### Complete the following
(1) Please reproduce part of the FinTech cybersecurity article word for word, starting at the words "To this end, the" and ending after the words "of a company.".
(2) According to the FinTech cybersecurity article, why do social engineering attacks keep achieving alarming success rates? Answer in one to three sentences.
(3) Answer these questions using the FinTech cybersecurity article:
(a) In which journal was the 2024 study published?
(b) Which three kinds of financial services does the article name as increasingly becoming prime targets?
(c) What three qualities does the research say regulations should have?

### Reading passage
⟨
Onyeka Asuzu — Tue, 18 Jun 2024 11:11:00 +0000

As the world becomes increasingly dependent on financial technologies (FinTech), ensuring the security of these digital platforms is more urgent than ever. The same innovations that enhance speed, convenience, and financial inclusion also open the door to a rising tide of cybersecurity threats. Among the experts at the forefront of addressing these challenges is Olukunle Oladipupo Amoo, a cybersecurity researcher whose contributions are helping shape the future of secure financial systems in the digital age.

In 2024, Amoo co-authored a landmark study titled “A Critical Review of Emerging Cybersecurity Threats in Financial Technologies”, published in the International Journal of Science and Research Archive. The publication offers a detailed and multidimensional review of how cybersecurity threats are evolving in the FinTech space. The paper examines a wide spectrum of vulnerabilities—ranging from conventional attacks such as phishing and malware to advanced threats including ransomware, deepfake-enabled fraud, and adversarial artificial intelligence (AI). The review highlights how the growing interconnectedness of financial networks has amplified systemic risk, meaning a breach in one part of the system can rapidly compromise others.

“In FinTech, threats don’t just attack one system,” Amoo explains. “They ripple through networks, exploiting weak links in connected platforms. That’s the real danger.”

The study moves beyond descriptive analysis and into practical territory. It provides frameworks and suggestions for financial institutions to detect, prevent, and respond to both known and emerging cyber threats. Amoo emphasizes that financial services—especially mobile money applications, blockchain-based platforms, and neobanks—are increasingly becoming prime targets for sophisticated cybercriminals. These attackers exploit both technical flaws and human error, often gaining access through overlooked vulnerabilities in third-party services or cloud environments.

“Our goal is to provide more than awareness,” Amoo notes. “We want to equip FinTech players with strategies they can deploy immediately, no matter their size.”

Central to Amoo’s philosophy is the belief that cybersecurity must be proactive, adaptive, and holistic. This view is reflected in the research’s emphasis on modernizing cyber defenses to keep pace with rapidly changing threats. Among the technologies championed in the paper are machine learning, real-time anomaly detection systems, biometric authentication, and AI-powered threat intelligence platforms. These tools help to reduce reliance on reactive models by enabling early identification and response.

“Cybersecurity must evolve as fast as the threats do,” Amoo says. “We need intelligent, real-time systems that don’t wait for a breach before responding.”

Yet, Amoo cautions against over-reliance on technology alone. His work draws attention to the persistent vulnerability presented by human behavior. Social engineering attacks—such as business email compromise (BEC), voice phishing (vishing), and deepfake impersonations—continue to yield alarming success rates because they bypass technical barriers and prey on human trust.

“Technology alone can’t stop threats,” Amoo warns. “People are often the weakest link—but they can also be the strongest defense if properly trained.”

To this end, the research recommends multi-layered defense strategies that include employee awareness programs, simulation exercises, and regular audits of internal protocols. These measures help organizations cultivate a security-first culture and make cyber hygiene a shared responsibility across all levels of a company.

Amoo’s paper also delves deeply into the regulatory gaps surrounding FinTech cybersecurity. While global regulatory bodies have begun to adapt, many frameworks still fall short in adequately addressing the speed, scale, and complexity of modern cyber threats. The research advocates for regulations that are flexible, risk-based, and coordinated across jurisdictions.
⟩
### Available data
⟨
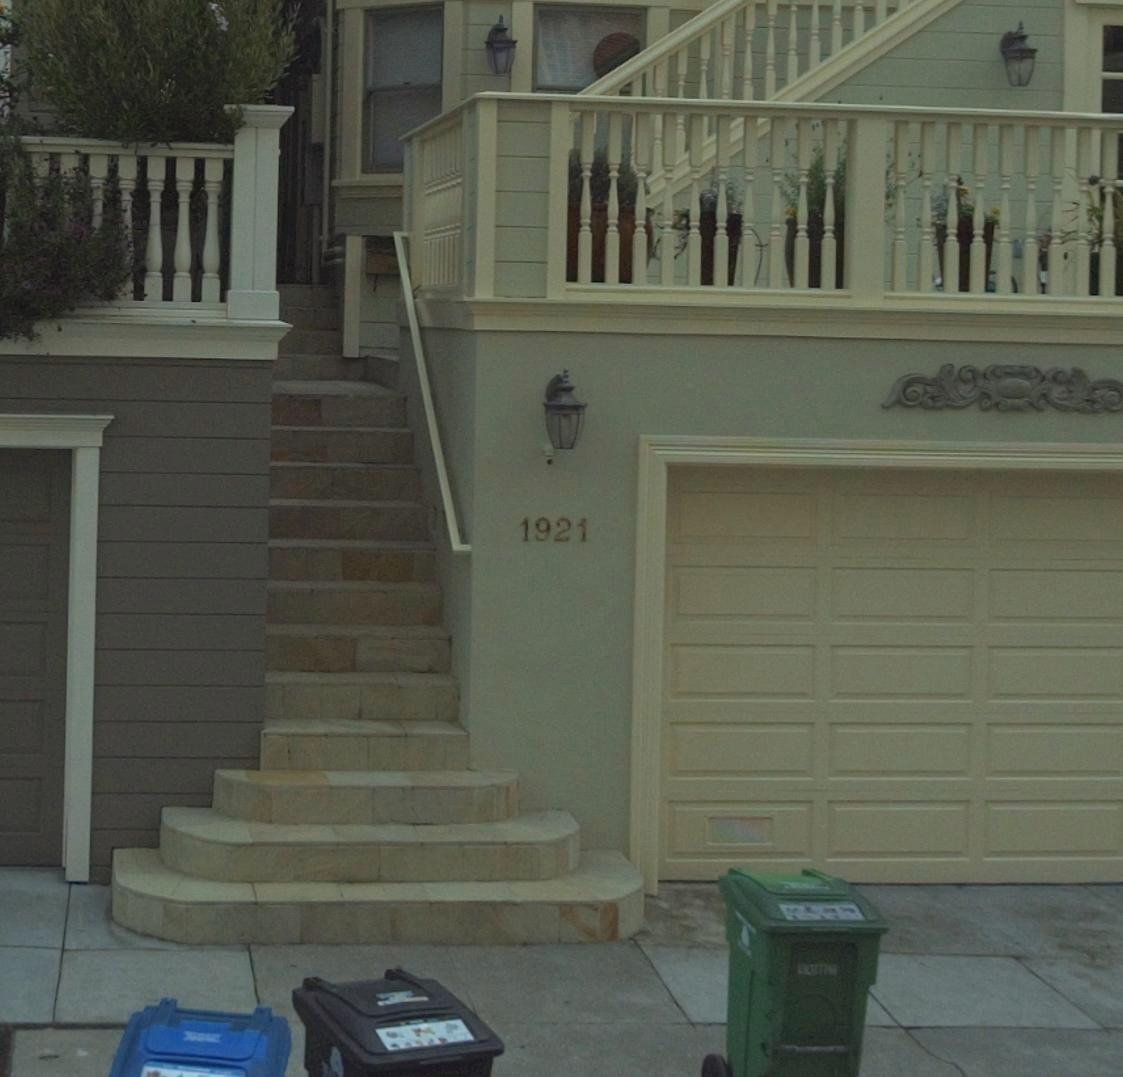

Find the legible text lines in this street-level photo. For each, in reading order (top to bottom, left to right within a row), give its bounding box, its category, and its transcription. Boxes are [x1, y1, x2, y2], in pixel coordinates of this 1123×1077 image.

[518, 513, 591, 546] StreetNumber: 1921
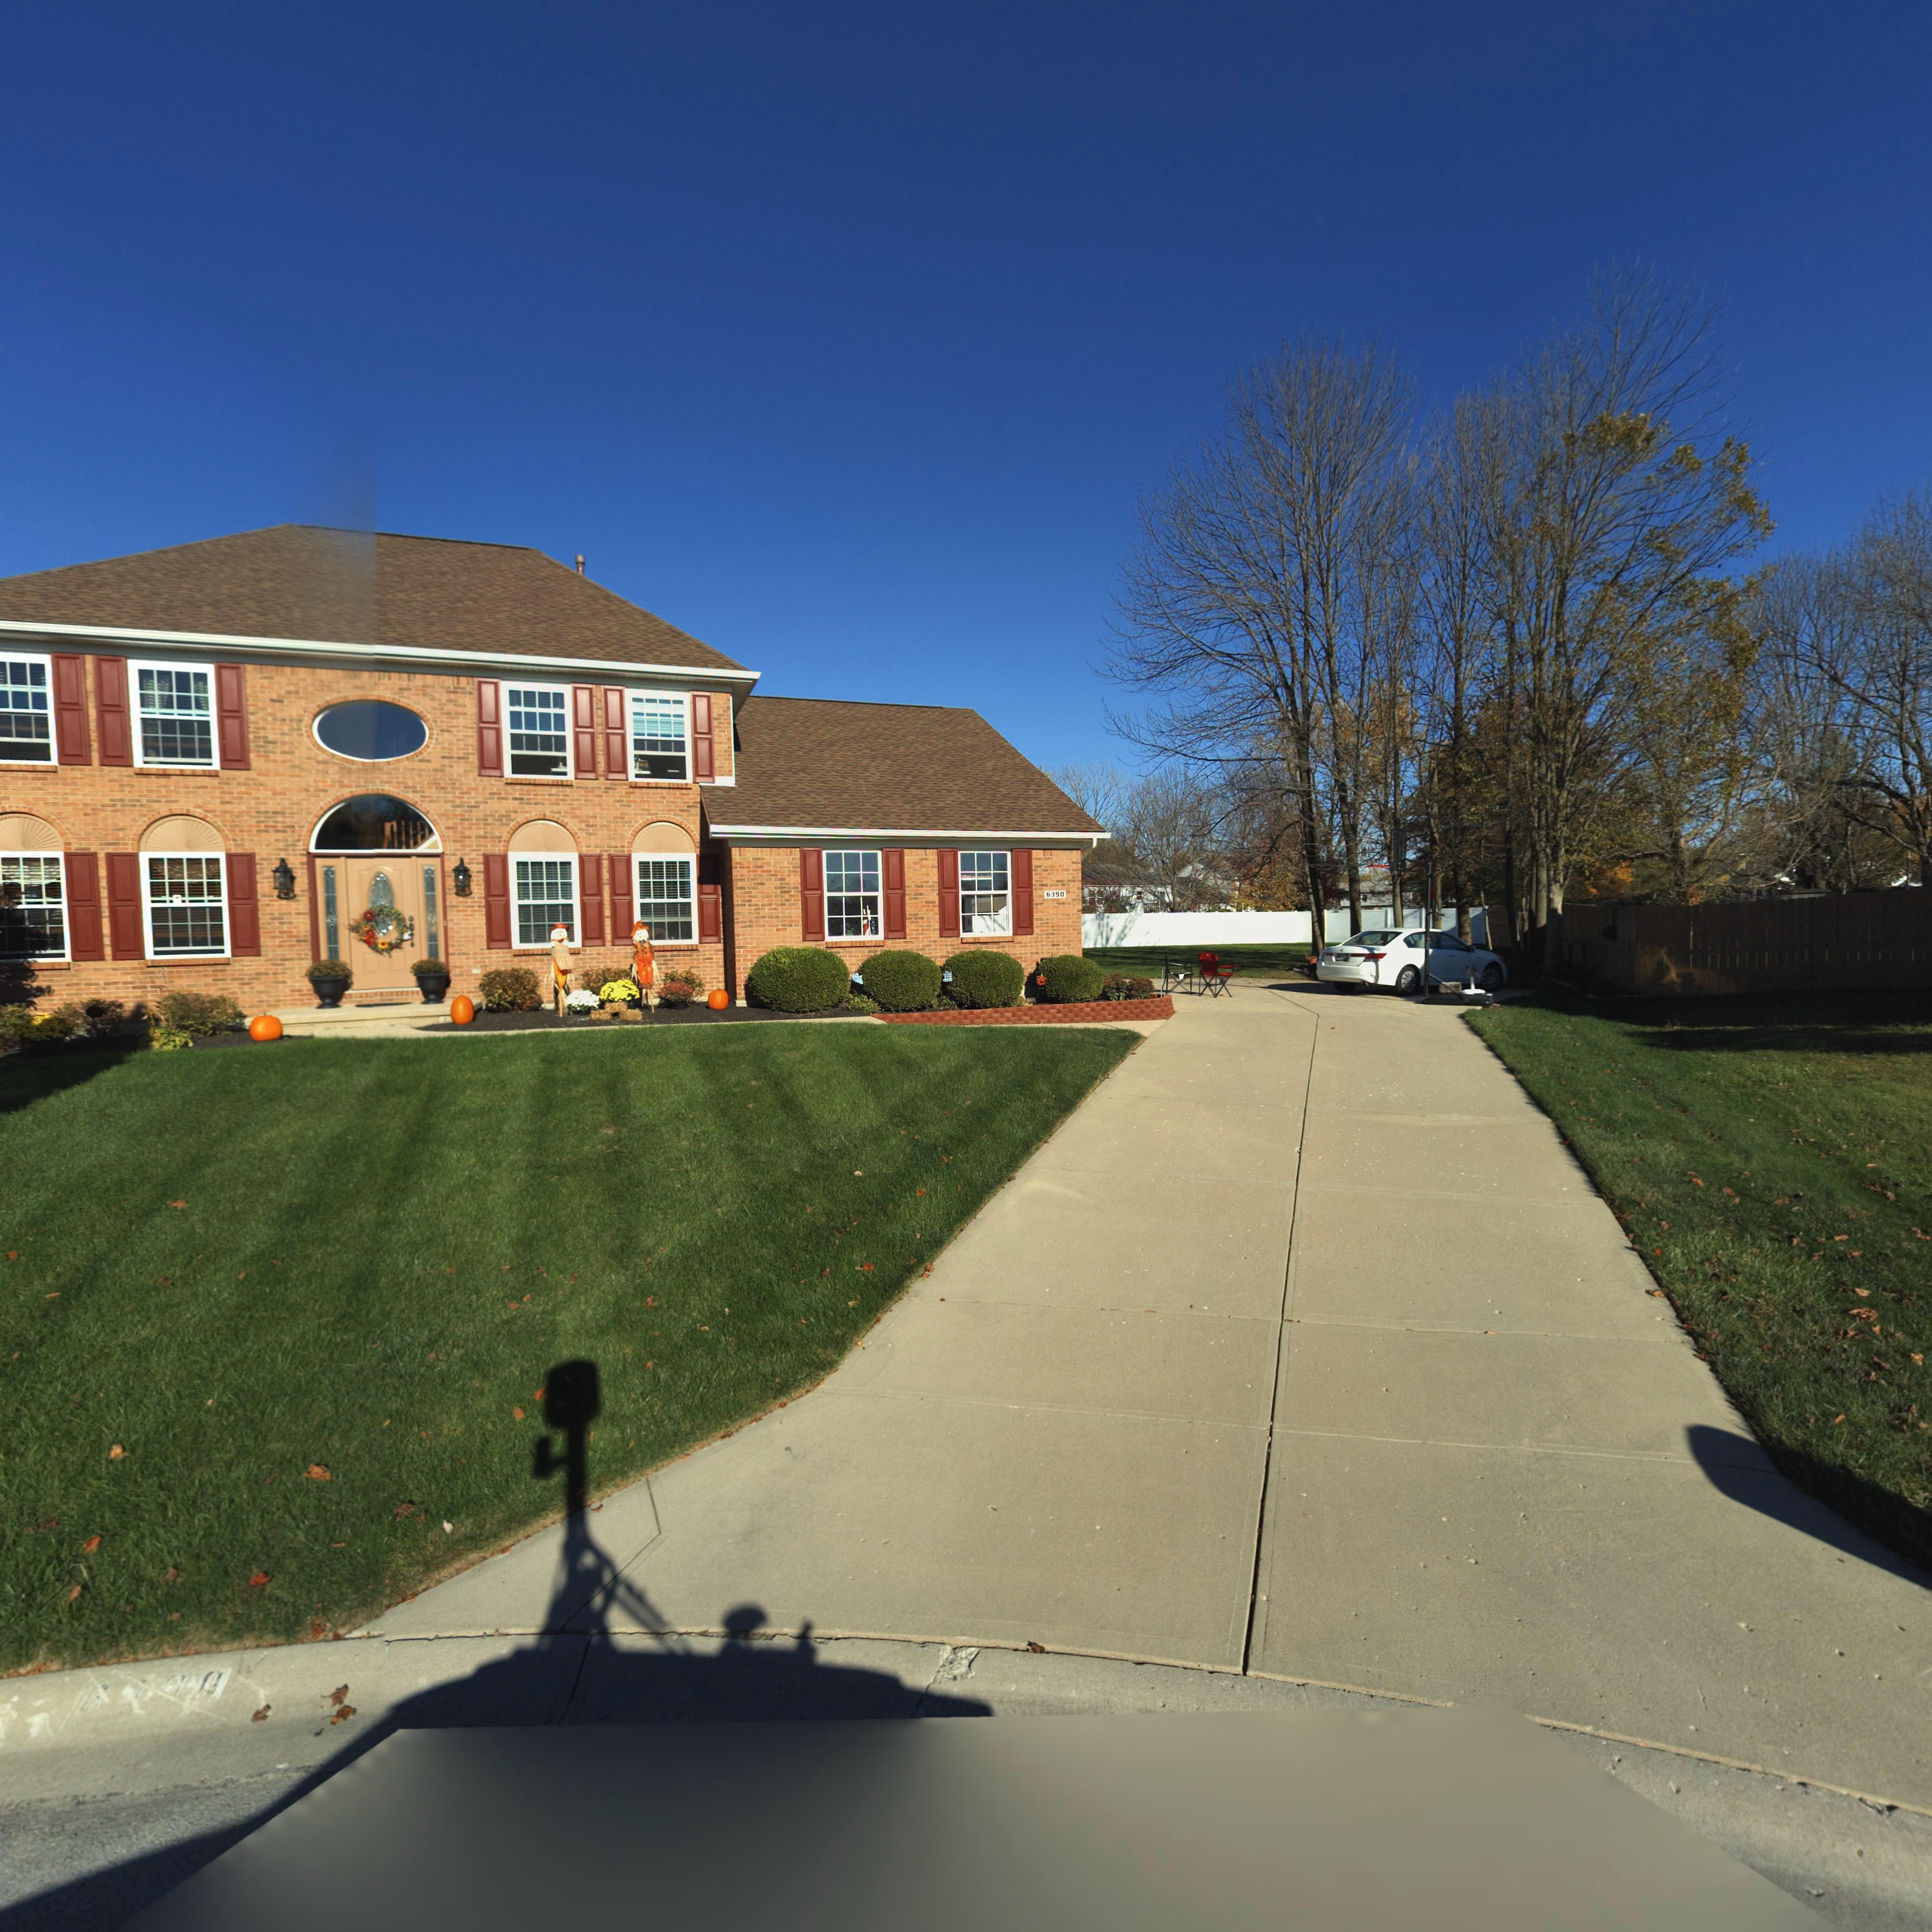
⟩
### Answers per task
(1)
To this end, the research recommends multi-layered defense strategies that include employee awareness programs, simulation exercises, and regular audits of internal protocols. These measures help organizations cultivate a security-first culture and make cyber hygiene a shared responsibility across all levels of a company.

(2) Social engineering attacks bypass technical barriers and prey on human trust. This is why they continue to yield alarming success rates.

(3)
(a) The International Journal of Science and Research Archive.
(b) Mobile money applications, blockchain-based platforms, and neobanks.
(c) They should be flexible, risk-based, and coordinated across jurisdictions.